Closed Cota123 closed 5 months ago
Hi @Cota123 - I'm glad to hear of your interest in fastKDE for this case.
Yes, it is technically possible (an example is given below) and fastKDE yields a higher-quality estimate of the probabilities than scipy.stats.gaussian_kde
, but this isn't a use-case that fastKDE was originally designed for. As a result, fastKDE is in fact slower than the scipy code. This is because the aspect of fastKDE that makes it 'fast' is the use of a non-uniform Fourier transform for performing the KDE in spectral and the use of an FFT for transforming the KDE estimate back to data space. For the case of estimating the KDE at specific points--and not on a uniform grid--the FFT cannot be used. Rather the implementation in fastKDE uses a direct Fourier transform, which is notoriously slow. (Also, the cython code could be optimized further to improve the speed.) The correct way to approach this would be to implement a non-uniform inverse Fourier transform. While this is technically possible, it would involve quite a lot of work: more than I have available.
So it may be that fastKDE isn't appropriate for your use case. I'll note though, that I would welcome a pull-request that improves the performance of the fastkde.pdf_at_points()
function. It might be possible to optimize the cython code substantially more than I have, or it might be easy to write a short numba routine that takes advange of threads or GPUs.
But in case you do want to try, here is an example that builds on yours:
import fastkde
x = np.random.normal(20, 2, 10000)
y = np.random.normal(20, 4, 10000)
pdf = fastkde.pdf_at_points(x, y)
# scatterplots colored based on density
plt.figure(figsize=(4, 3))
plt.scatter(x, y, c=pdf, s=5, marker='o', cmap='jet', alpha=1)
# x,y labels
plt.xlabel('x')
plt.ylabel('y')
plt.show()
Thank you @taobrienlbl so much for your reply.

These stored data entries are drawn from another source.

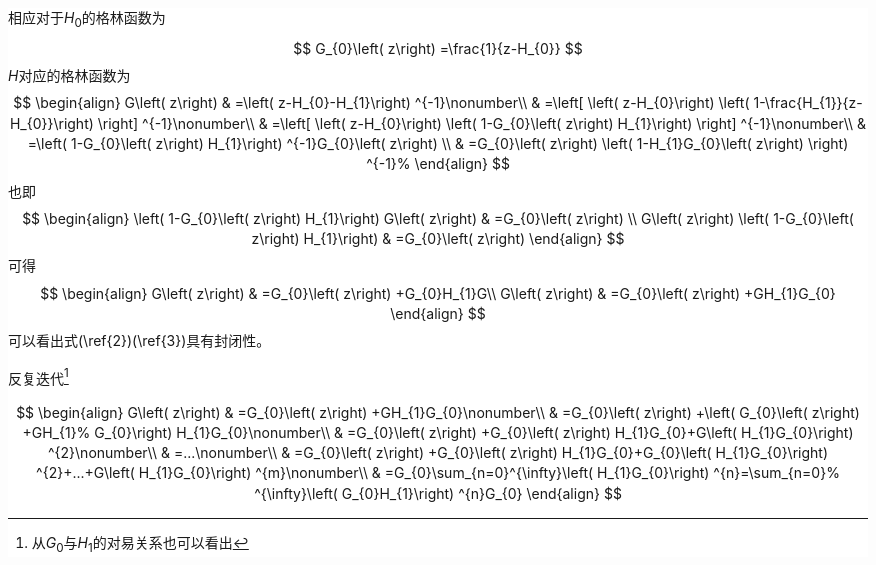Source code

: 相应对于$H_{0}$的格林函数为
$$
G_{0}\left(  z\right)  =\frac{1}{z-H_{0}}
$$
$H$对应的格林函数为
$$
\begin{align}
G\left(  z\right)   &  =\left(  z-H_{0}-H_{1}\right)  ^{-1}\nonumber\\
&  =\left[  \left(  z-H_{0}\right)  \left(  1-\frac{H_{1}}{z-H_{0}}\right)
\right]  ^{-1}\nonumber\\
&  =\left[  \left(  z-H_{0}\right)  \left(  1-G_{0}\left(  z\right)
H_{1}\right)  \right]  ^{-1}\nonumber\\
&  =\left(  1-G_{0}\left(  z\right)  H_{1}\right)  ^{-1}G_{0}\left(  z\right)
\\
&  =G_{0}\left(  z\right)  \left(  1-H_{1}G_{0}\left(  z\right)  \right)
^{-1}%
\end{align}
$$
也即
$$
\begin{align}
\left(  1-G_{0}\left(  z\right)  H_{1}\right)  G\left(  z\right)   &
=G_{0}\left(  z\right) \\
G\left(  z\right)  \left(  1-G_{0}\left(  z\right)  H_{1}\right)   &
=G_{0}\left(  z\right)
\end{align}
$$
可得
$$
\begin{align}
G\left(  z\right)   &  =G_{0}\left(  z\right)  +G_{0}H_{1}G\\
G\left(  z\right)   &  =G_{0}\left(  z\right)  +GH_{1}G_{0} 
\end{align}
$$
可以看出式(\ref{2})(\ref{3})具有封闭性。

反复迭代[^1]

[^1]:从$G_{0}$与$H_{1}$的对易关系也可以看出

$$
\begin{align}
G\left(  z\right)   &  =G_{0}\left(  z\right)  +GH_{1}G_{0}\nonumber\\
&  =G_{0}\left(  z\right)  +\left(  G_{0}\left(  z\right)  +GH_{1}%
G_{0}\right)  H_{1}G_{0}\nonumber\\
&  =G_{0}\left(  z\right)  +G_{0}\left(  z\right)  H_{1}G_{0}+G\left(
H_{1}G_{0}\right)  ^{2}\nonumber\\
&  =...\nonumber\\
&  =G_{0}\left(  z\right)  +G_{0}\left(  z\right)  H_{1}G_{0}+G_{0}\left(
H_{1}G_{0}\right)  ^{2}+...+G\left(  H_{1}G_{0}\right)  ^{m}\nonumber\\
&  =G_{0}\sum_{n=0}^{\infty}\left(  H_{1}G_{0}\right)  ^{n}=\sum_{n=0}%
^{\infty}\left(  G_{0}H_{1}\right)  ^{n}G_{0}
\end{align}
$$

I got the point that what I intended to do was not what fastkde
was desgined for. Also thank you for kindly letting me know that you welcome a pull-request, although it's alright for me for now.
Hi, First of all, I want to thank you for provinding us this wonderful package. I was trying to create a scatterplot that shows the density by the means the color of plots. The following code that I have written does works but it's too slow, especially when the datasize is large. So I was wondering how to do the same thing using
fastkde
. I really appreciate if you would help me with this.